La transmission patronymique en France entre tradition et loi émancipatrice

« Nous allons donner la liberté à chaque Français de pouvoir choisir son nom de famille, pour garder celui de sa mère uniquement, celui de son père, ou les deux, dans le sens que l’on souhaitera », a déclaré Eric Dupond-Moretti, ministre de la Justice le 19 décembre dernier. Petite révolution de portée symbolique à l’horizon !

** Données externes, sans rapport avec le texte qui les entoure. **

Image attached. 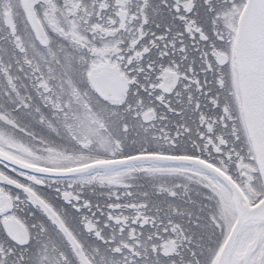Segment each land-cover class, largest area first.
<instances>
[{
	"label": "snow or ice",
	"instance_id": "snow-or-ice-1",
	"mask_svg": "<svg viewBox=\"0 0 264 264\" xmlns=\"http://www.w3.org/2000/svg\"><path fill=\"white\" fill-rule=\"evenodd\" d=\"M0 264H264V0H0Z\"/></svg>",
	"mask_w": 264,
	"mask_h": 264
}]
</instances>
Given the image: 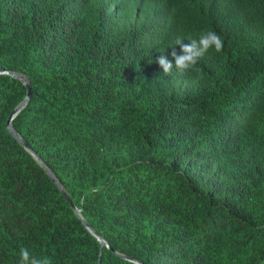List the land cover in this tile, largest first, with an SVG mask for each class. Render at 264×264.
Wrapping results in <instances>:
<instances>
[{
	"label": "trees",
	"instance_id": "obj_1",
	"mask_svg": "<svg viewBox=\"0 0 264 264\" xmlns=\"http://www.w3.org/2000/svg\"><path fill=\"white\" fill-rule=\"evenodd\" d=\"M207 31L222 51L164 75L157 57ZM9 71L31 87L11 125L103 243L9 132L27 93ZM21 248L264 264V0H0V264Z\"/></svg>",
	"mask_w": 264,
	"mask_h": 264
},
{
	"label": "clouds",
	"instance_id": "obj_2",
	"mask_svg": "<svg viewBox=\"0 0 264 264\" xmlns=\"http://www.w3.org/2000/svg\"><path fill=\"white\" fill-rule=\"evenodd\" d=\"M223 46V40L215 31L203 32L198 39H191L187 43L177 38L167 55L158 56L156 62L166 76L172 74L173 70L183 74L195 69L199 59L210 49L219 53ZM19 257L18 264H52L51 258H38L32 255L28 248H21Z\"/></svg>",
	"mask_w": 264,
	"mask_h": 264
},
{
	"label": "water",
	"instance_id": "obj_3",
	"mask_svg": "<svg viewBox=\"0 0 264 264\" xmlns=\"http://www.w3.org/2000/svg\"><path fill=\"white\" fill-rule=\"evenodd\" d=\"M9 73H11L14 77H19L23 83L26 85L27 88V93L25 98L14 108V110L12 111V113L9 115L8 119H7V128L9 130V132L38 160V162L44 167L45 171L47 172V174L50 176L51 180L56 184V186L59 188L60 192L62 193V195L66 198V200L70 203L72 209L74 210V212L77 214V216H79L81 219V215L79 213V209L76 207V205L74 204L73 200L71 199V197L69 196L68 192L65 190V188L63 187V185L60 183V181L57 179L56 174L52 171V169L30 148V146L27 144L26 141L23 140V138H21V136L18 134V132L13 128V126L11 125V120L13 118V116L23 107V105L26 103V101L29 98L30 95V91H31V87L29 82L27 81V79L25 77H22L21 75H17L14 72L9 71ZM84 225L92 232V234H94L97 239L103 243L104 240L103 238L99 235V233H97V231H95L88 222H86L84 219H82ZM108 247H111L110 245H107Z\"/></svg>",
	"mask_w": 264,
	"mask_h": 264
}]
</instances>
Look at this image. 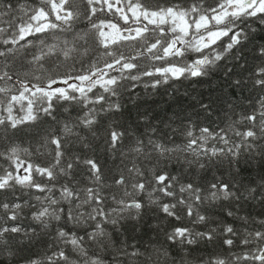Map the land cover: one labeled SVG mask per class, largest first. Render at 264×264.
Segmentation results:
<instances>
[{"label":"snow or ice","instance_id":"obj_1","mask_svg":"<svg viewBox=\"0 0 264 264\" xmlns=\"http://www.w3.org/2000/svg\"><path fill=\"white\" fill-rule=\"evenodd\" d=\"M228 57L219 125L128 123ZM0 162V264H264V0H0Z\"/></svg>","mask_w":264,"mask_h":264},{"label":"trees","instance_id":"obj_2","mask_svg":"<svg viewBox=\"0 0 264 264\" xmlns=\"http://www.w3.org/2000/svg\"><path fill=\"white\" fill-rule=\"evenodd\" d=\"M153 2H155V0H153ZM161 2H163V0H161ZM212 2L213 0H209V3ZM100 18L106 17L101 14ZM78 26L83 28L84 24L81 23ZM253 26L255 27L256 25L254 24ZM253 48L254 45H249L248 48L244 50L248 66H254L260 62L255 59L257 54L253 51ZM226 68H233V79L241 78V76L247 75V73L240 67L239 61L228 57L226 61L222 62L221 65L218 66L208 77H204L196 81H175L170 85H162L154 94L151 95H149L148 92H145L143 88L137 89L141 99L148 101L139 108L131 103V99L135 97L124 95L123 102H125L127 104V108L131 110V117L128 119V123L132 124L133 120H135L136 123H141L137 117L140 114L147 113L149 118L159 117L160 121H165L173 116H178V119H186L190 117L201 126L215 127L219 125L225 114L224 100L221 98L226 100L228 93L231 92L230 88L225 87L227 83V78L224 76ZM148 91L150 92L151 90ZM214 101L215 103H213ZM201 102L210 105L212 110L211 115L201 109ZM56 115L59 120L63 121L69 113L63 112V109L61 108L57 111ZM71 115L75 116V111H73ZM54 127H56L55 123L49 121L48 123L41 124L39 127H26L25 129L17 131L15 134L9 133L8 135L11 136L13 141L22 143L25 146L31 144L35 147L36 141L39 139V134L46 129ZM96 155L100 157L101 163L105 162V154L103 151H97ZM107 163L111 166L113 162L108 160ZM221 174L225 179L229 178L225 170H221ZM244 175L246 179H254L258 175V170L254 166L250 173H245ZM209 179H211V177H209ZM255 211L258 212L260 209H256ZM153 221L155 222V218H153ZM28 223L31 222L26 221L25 226H27ZM136 235L138 238L143 236L144 241L149 239V236H144L143 233ZM28 254L30 253H25L24 255Z\"/></svg>","mask_w":264,"mask_h":264}]
</instances>
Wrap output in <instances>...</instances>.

Contrairement à une idée reçue, rien n’oblige une femme en France à adopter le nom de son mari. En effet, la loi du 6 fructidor an II (23 août 1794), toujours en vigueur, dispose que tout citoyen ou citoyenne ne peut porter d’autre nom que celui qui figure sur son acte de naissance. Pourtant, en 1995, 91% des femmes mariées portaient encore le nom de leur époux. Pourquoi cette pratique a-t-elle aussi largement perduré ? Comment expliquer ce fossé entre le droit, émancipateur, et la pratique, qui reste empreinte de tradition ?

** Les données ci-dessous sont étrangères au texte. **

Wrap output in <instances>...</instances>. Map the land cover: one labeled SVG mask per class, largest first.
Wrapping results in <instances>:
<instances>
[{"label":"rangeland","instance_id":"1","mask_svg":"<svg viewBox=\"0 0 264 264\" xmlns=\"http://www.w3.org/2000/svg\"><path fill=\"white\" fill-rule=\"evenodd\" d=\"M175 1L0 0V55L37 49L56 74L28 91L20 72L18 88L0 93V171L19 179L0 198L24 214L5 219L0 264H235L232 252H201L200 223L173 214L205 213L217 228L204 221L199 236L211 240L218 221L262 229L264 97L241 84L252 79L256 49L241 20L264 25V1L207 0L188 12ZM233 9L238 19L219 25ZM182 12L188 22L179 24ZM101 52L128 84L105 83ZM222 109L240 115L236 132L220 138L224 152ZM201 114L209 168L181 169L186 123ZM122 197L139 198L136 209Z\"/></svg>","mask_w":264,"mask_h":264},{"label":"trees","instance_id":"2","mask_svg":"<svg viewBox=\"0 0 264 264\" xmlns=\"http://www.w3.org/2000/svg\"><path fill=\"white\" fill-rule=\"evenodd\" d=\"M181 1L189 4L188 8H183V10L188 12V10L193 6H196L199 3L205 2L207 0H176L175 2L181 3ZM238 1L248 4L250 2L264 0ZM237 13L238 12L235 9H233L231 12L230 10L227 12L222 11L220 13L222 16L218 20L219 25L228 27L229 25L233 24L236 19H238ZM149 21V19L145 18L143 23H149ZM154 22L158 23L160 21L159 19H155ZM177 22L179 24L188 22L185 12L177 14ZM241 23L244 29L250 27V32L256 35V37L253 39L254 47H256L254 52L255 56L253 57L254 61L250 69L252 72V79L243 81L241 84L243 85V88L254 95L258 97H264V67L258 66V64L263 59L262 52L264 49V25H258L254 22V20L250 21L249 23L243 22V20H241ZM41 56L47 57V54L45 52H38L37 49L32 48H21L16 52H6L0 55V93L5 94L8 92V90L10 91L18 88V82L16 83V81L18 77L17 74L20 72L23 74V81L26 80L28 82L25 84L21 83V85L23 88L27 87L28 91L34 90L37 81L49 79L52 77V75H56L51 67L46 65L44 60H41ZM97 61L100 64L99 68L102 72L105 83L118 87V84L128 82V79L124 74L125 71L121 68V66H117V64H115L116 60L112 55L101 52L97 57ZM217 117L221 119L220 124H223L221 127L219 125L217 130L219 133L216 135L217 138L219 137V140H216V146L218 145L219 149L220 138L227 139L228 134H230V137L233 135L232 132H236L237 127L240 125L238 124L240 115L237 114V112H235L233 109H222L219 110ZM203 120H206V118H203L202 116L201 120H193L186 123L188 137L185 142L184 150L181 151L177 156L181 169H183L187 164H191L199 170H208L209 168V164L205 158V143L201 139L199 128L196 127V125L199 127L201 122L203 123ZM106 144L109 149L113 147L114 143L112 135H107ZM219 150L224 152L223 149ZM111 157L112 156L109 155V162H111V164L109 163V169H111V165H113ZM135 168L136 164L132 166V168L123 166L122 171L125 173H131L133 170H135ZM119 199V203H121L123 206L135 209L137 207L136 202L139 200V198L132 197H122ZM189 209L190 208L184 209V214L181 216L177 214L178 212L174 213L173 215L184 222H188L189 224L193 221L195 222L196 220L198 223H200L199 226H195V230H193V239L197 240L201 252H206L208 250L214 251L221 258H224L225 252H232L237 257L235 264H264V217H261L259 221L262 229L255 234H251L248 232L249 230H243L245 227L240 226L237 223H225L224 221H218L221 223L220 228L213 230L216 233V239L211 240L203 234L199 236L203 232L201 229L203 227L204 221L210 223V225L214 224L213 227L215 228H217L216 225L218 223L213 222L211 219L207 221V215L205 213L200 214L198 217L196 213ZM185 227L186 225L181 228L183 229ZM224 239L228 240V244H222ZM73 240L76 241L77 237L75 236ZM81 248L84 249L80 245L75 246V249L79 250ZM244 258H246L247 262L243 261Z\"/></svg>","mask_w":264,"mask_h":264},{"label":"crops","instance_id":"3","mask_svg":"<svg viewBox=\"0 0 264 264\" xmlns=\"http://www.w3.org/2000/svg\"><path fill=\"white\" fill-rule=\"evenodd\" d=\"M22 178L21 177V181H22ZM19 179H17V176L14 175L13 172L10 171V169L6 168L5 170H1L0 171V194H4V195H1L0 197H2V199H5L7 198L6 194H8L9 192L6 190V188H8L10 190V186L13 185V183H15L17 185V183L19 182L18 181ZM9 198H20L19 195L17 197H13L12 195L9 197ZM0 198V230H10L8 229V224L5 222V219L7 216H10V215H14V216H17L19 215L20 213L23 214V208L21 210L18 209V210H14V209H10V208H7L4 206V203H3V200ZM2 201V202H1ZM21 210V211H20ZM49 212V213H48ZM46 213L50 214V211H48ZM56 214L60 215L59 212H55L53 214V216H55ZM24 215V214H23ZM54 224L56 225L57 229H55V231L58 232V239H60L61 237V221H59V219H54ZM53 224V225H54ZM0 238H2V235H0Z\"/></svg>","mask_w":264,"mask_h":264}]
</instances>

Nom de famille, nom patronymique, nom d’usage, nom marital : quelle différence ?

Pendant des siècles a prévalu en Occident l’usage selon lequel une femme prenait le nom de son époux lors de son mariage ; il s’agissait d’une transmission dite « patronymique » (du nom du père). Cet usage traduisait une situation de domination masculine dans laquelle la femme, éternelle mineure, passait de la tutelle de son père à celle de son mari. Par ailleurs, le Code civil disposait que « le mari doit protection à la femme, la femme doit obéissance à son mari », inscrivant dans la loi le caractère patriarcal de notre société.

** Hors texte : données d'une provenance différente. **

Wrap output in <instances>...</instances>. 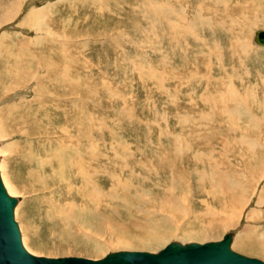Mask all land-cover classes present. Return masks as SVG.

De profonds changements sont pourtant intervenus. Pour commencer, en 1970, l’autorité parentale a remplacé la domination paternelle, ce qui a mis fin, au moins légalement, au rôle dominant du père de famille. Plus récemment, l’expression de « nom patronymique » a été supprimée par la loi du 4 mars 2002. En 2012, les expressions de « nom de jeune fille » et « nom d’épouse » étaient à leur tour formellement supprimées par une circulaire administrative. Enfin, en 2013, avec la Loi ouvrant le mariage aux couples de personnes de même sexe, chacun des époux pouvait désormais « porter, à titre d’usage, le nom de l’autre époux, par substitution ou adjonction à son propre nom dans l’ordre qu’il choisit ».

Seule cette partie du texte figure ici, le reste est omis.